Les thérapies géniques
La prise de conscience de l'importance des gènes dans la déclaration de certaines maladies a conduit logiquement à envisager l'utilisation de gènes comme médicament. Réparer ou remplacer le gène muté : l'idée paraissait tellement simple que personne ne doutait que la thérapie génique allait se révéler le traitement le plus efficace des maladies à composantes génétiques. Mais faire pénétrer un gène dans certaines cellules humaines pour qu'il s'exprime à la place du gène défectueux s'avère une tâche très compliquée. Les " véhicules " utilisés (virus, liposomes, etc.) pour transporter les gènes éprouvent de grandes difficultés à traverser la membrane cellulaire et, lorsqu'ils y parviennent, les gènes ne s'expriment que très rarement ou de façon éphémère.
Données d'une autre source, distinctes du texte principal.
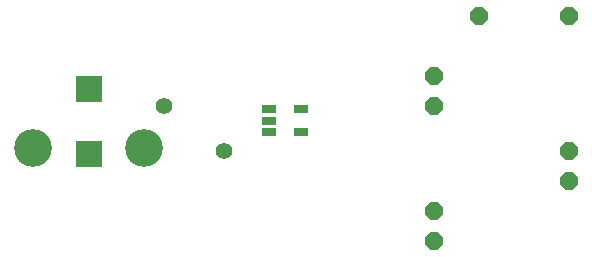
<source format=gts>
G75*
%MOIN*%
%OFA0B0*%
%FSLAX25Y25*%
%IPPOS*%
%LPD*%
%AMOC8*
5,1,8,0,0,1.08239X$1,22.5*
%
%ADD10OC8,0.06000*%
%ADD11R,0.05131X0.03162*%
%ADD12R,0.09068X0.09068*%
%ADD13C,0.12611*%
%ADD14C,0.05524*%
D10*
X0157000Y0042000D03*
X0157000Y0052000D03*
X0202000Y0062000D03*
X0202000Y0072000D03*
X0157000Y0087000D03*
X0157000Y0097000D03*
X0172000Y0117000D03*
X0202000Y0117000D03*
D11*
X0112906Y0085937D03*
X0112906Y0078457D03*
X0102276Y0078457D03*
X0102276Y0082197D03*
X0102276Y0085937D03*
D12*
X0042000Y0071173D03*
X0042000Y0092827D03*
D13*
X0023496Y0072984D03*
X0060504Y0072984D03*
D14*
X0067000Y0087000D03*
X0087000Y0072000D03*
M02*

</source>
L'idée de traiter des maladies génétiques simples, comme la mucoviscidose ou les myopathies, n'est pas abandonnée, mais l'euphorie de départ n'est plus de mise. " Retour au labo ", tel est le nouveau slogan de la recherche en thérapie génique. De nombreux essais sur l'homme ont ainsi été interrompus en attendant des méthodes plus fiables.
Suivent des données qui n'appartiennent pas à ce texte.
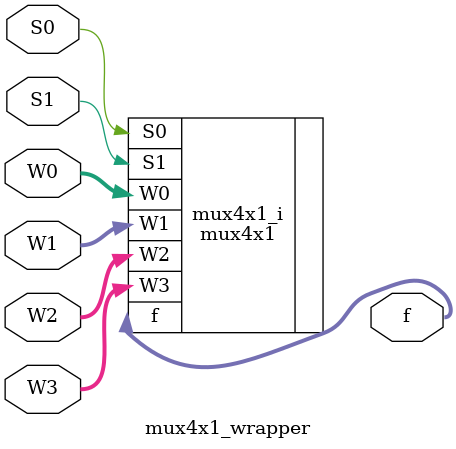
<source format=v>
`timescale 1 ps / 1 ps

module mux4x1_wrapper
   (S0,
    S1,
    W0,
    W1,
    W2,
    W3,
    f);
  input S0;
  input S1;
  input [2:0]W0;
  input [2:0]W1;
  input [2:0]W2;
  input [2:0]W3;
  output [2:0]f;

  wire S0;
  wire S1;
  wire [2:0]W0;
  wire [2:0]W1;
  wire [2:0]W2;
  wire [2:0]W3;
  wire [2:0]f;

  mux4x1 mux4x1_i
       (.S0(S0),
        .S1(S1),
        .W0(W0),
        .W1(W1),
        .W2(W2),
        .W3(W3),
        .f(f));
endmodule

</source>
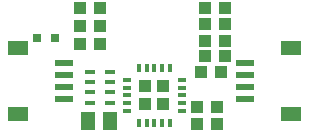
<source format=gbr>
G04 EAGLE Gerber RS-274X export*
G75*
%MOMM*%
%FSLAX34Y34*%
%LPD*%
%INSolderpaste Top*%
%IPPOS*%
%AMOC8*
5,1,8,0,0,1.08239X$1,22.5*%
G01*
%ADD10R,1.075000X1.000000*%
%ADD11R,1.240000X1.500000*%
%ADD12R,1.550000X0.600000*%
%ADD13R,1.800000X1.200000*%
%ADD14R,0.800000X0.800000*%
%ADD15R,0.900000X0.450000*%
%ADD16R,0.400000X0.750000*%
%ADD17R,0.750000X0.400000*%
%ADD18R,1.016000X1.016000*%


D10*
X80890Y120650D03*
X63890Y120650D03*
X80890Y150495D03*
X63890Y150495D03*
X169935Y150495D03*
X186935Y150495D03*
X179950Y52705D03*
X162950Y52705D03*
X186935Y137160D03*
X169935Y137160D03*
X63890Y135255D03*
X80890Y135255D03*
X179950Y66675D03*
X162950Y66675D03*
D11*
X70510Y55245D03*
X89510Y55245D03*
D12*
X203460Y83900D03*
X203460Y93900D03*
X203460Y73900D03*
X203460Y103900D03*
D13*
X242460Y60900D03*
X242460Y116900D03*
D12*
X50540Y93900D03*
X50540Y83900D03*
X50540Y103900D03*
X50540Y73900D03*
D13*
X11540Y116900D03*
X11540Y60900D03*
D14*
X28060Y125730D03*
X43060Y125730D03*
D15*
X89780Y96820D03*
X72780Y96820D03*
X89780Y87820D03*
X89780Y79820D03*
X89780Y70820D03*
X72780Y70820D03*
X72780Y87820D03*
X72780Y79820D03*
D16*
X140000Y100335D03*
X133500Y100335D03*
X127000Y100335D03*
X120500Y100335D03*
X114000Y100335D03*
D17*
X103500Y89835D03*
X103500Y83335D03*
X103500Y76835D03*
X103500Y70335D03*
X103500Y63835D03*
D16*
X114000Y53335D03*
X120500Y53335D03*
X127000Y53335D03*
X133500Y53335D03*
X140000Y53335D03*
D17*
X150500Y63835D03*
X150500Y70335D03*
X150500Y76835D03*
X150500Y83335D03*
X150500Y89835D03*
D18*
X134620Y84455D03*
X134620Y69215D03*
X119380Y84455D03*
X119380Y69215D03*
D10*
X183125Y96520D03*
X166125Y96520D03*
X169935Y109855D03*
X186935Y109855D03*
X186935Y123190D03*
X169935Y123190D03*
M02*

</source>
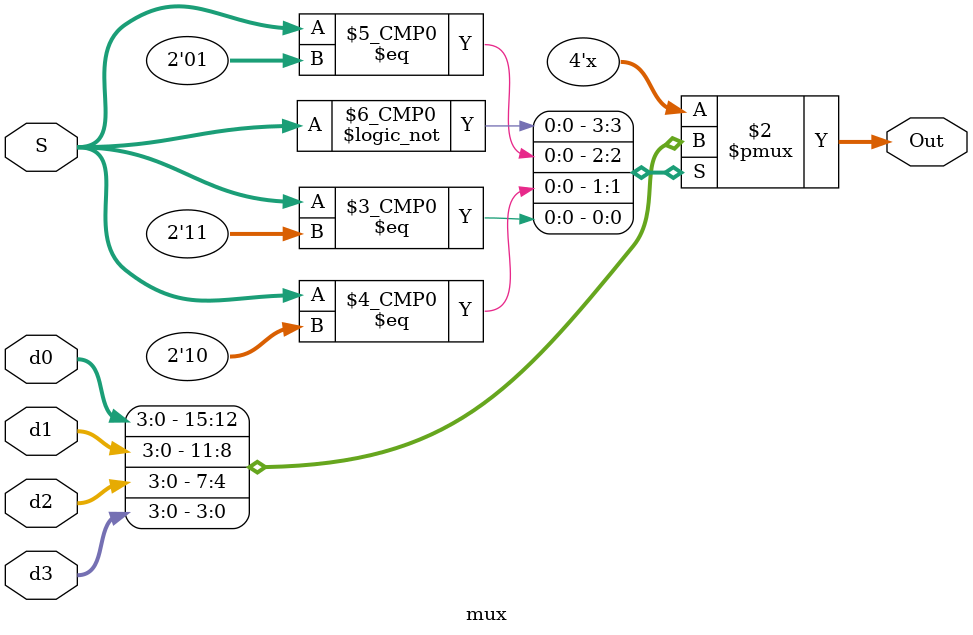
<source format=sv>
module mux (input logic [3:0] d0, d1, d2, d3,
            input logic [1:0] S,
            output logic [3:0] Out);
            
    always_comb
    case (S)
        2'b00: Out = d0;
        2'b01: Out = d1;
        2'b10: Out = d2;
        2'b11: Out = d3;
        default: Out = 4'b0000; 
    endcase
endmodule
</source>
Les objectifs même de la thérapie génique sont en train de changer. Plutôt que d'envisager de remplacer un gène, les recherches visent, avec plus de succès, à fournir un gène supplémentaire aux cellules malades, leur permettant de sécréter leur propre médicament. De nombreux essais visent à stimuler l'organisme à se débarrasser de cellules tumorales en augmentant sa capacité de reconnaître et de tuer des cellules cancéreuses. Des thérapies similaires sont envisagées pour des maladies comme le sida, les maladies vasculaires, la polyarthrite rhumatoïde, etc.

La recherche handicapée
La thérapie génique n'est pas interdite comme pratique médicale par l'initiative, mais lorsque celle-ci sera effectuée avec des virus comme vecteur de gène, elle sera limitée en fonction des quatre clauses à remplir. La recherche, elle, sera très handicapée, étant donné que de nombreux essais sont effectués sur des modèles animaux.
Ainsi, à voir le tableau des applications du génie génétique au domaine de la santé, il ne fait aucun doute que l'acceptation de l'initiative handicaperait sérieusement la recherche médicale suisse. Contrairement à ce qui est parfois affirmé, il sera toujours possible de soigner les gens, puisque l'importation de médicaments issus du génie génétique ne sera guère touchée et que pour certaines interventions qui pourraient être fortement limitées (comme la thérapie génique à base d'OGM) il sera toujours envisageable de s'expatrier.
Reste la perte d'un pan entier d'un savoir-faire scientifique, que la Suisse devrait abandonner à d'autres pays qui seraient ravis d'occuper un terrain aux perspectives très lucratives. Le principal argument des auteurs de l'initiative est de penser que les sommes - considérables, il est vrai - allouées à la recherche en génie génétique pourraient être destinées à promouvoir un système de santé plus orienté vers la prévention. Selon eux, le nombre de vies humaines sauvées serait supérieur. L'idée est séduisante mais un meilleur combat ne serait-il pas de promouvoir ces deux visions de la médecine ? Quitte à être idéaliste, autant l'être jusqu'au bout.

Béatrice Pellegrini - L'Hebdo, numéro du16 avril 1998.